With individuals working within a community, they are depending upon each other as they are each going about their day working to improve their own lives.[/quote]
There are a multiplicity of motivations that drive individuals and not all of them are based upon self-improvement. There are actually people who at the sacrifice of personal self interest are driven to serve the community. But having said that you've, unsurprisingly, missed the point.
The individual is responsible to themselves
and to the society, just as a society cannot deny individual expression, ambition and initiative for neither the individual or a society survive without the other. This is why pitting individualism against collectivism is a false dichotomy. In order to the individual to thrive a society much provide an environment where that is possible and by the same token the individual must contribute to the society that provides that environment.

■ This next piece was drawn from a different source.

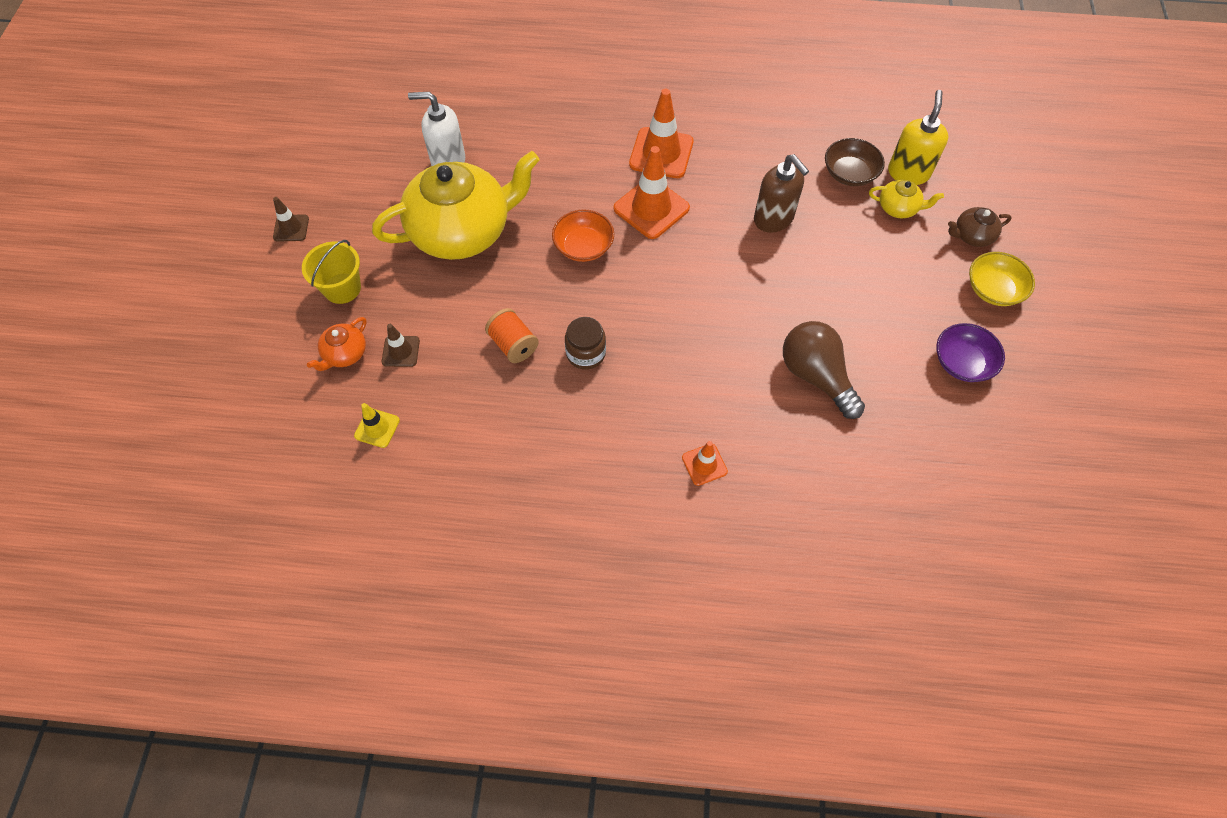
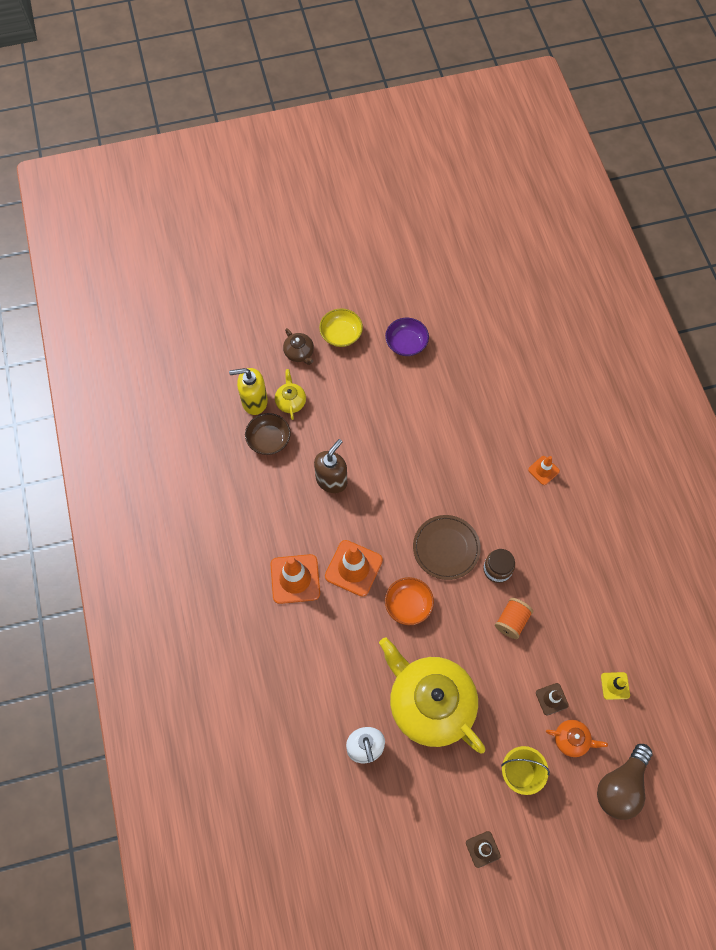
camera: 110 degrees left, 5 degrees up
(637, 308) = (446, 548): none -> brown plate
(816, 376) = (452, 422): brown light bulb -> brown light bulb (620, 786)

The question that confronts every social organism is how to balance the needs and requirements of both the collective and the individual, be that society as rudimentary as a society of hunter gathers or a complex industrial nation. Every political economist from Adam Smith to Karl Marx understood this relationship.
Being responsible for yourself is a wonderful platitude, but if is a sophism, it is deceptive because human survival from archaic humans to modern man where the species simply could not have survived by simply being "responsible" for oneself. There are too many aspects of human survival that have and still require collective effort. When we go about our day to improve our lives, we are in fact going about endeavors that for the most part ultimately are for the benefit of society as a whole. In short even individual endeavors are collectivist by nature.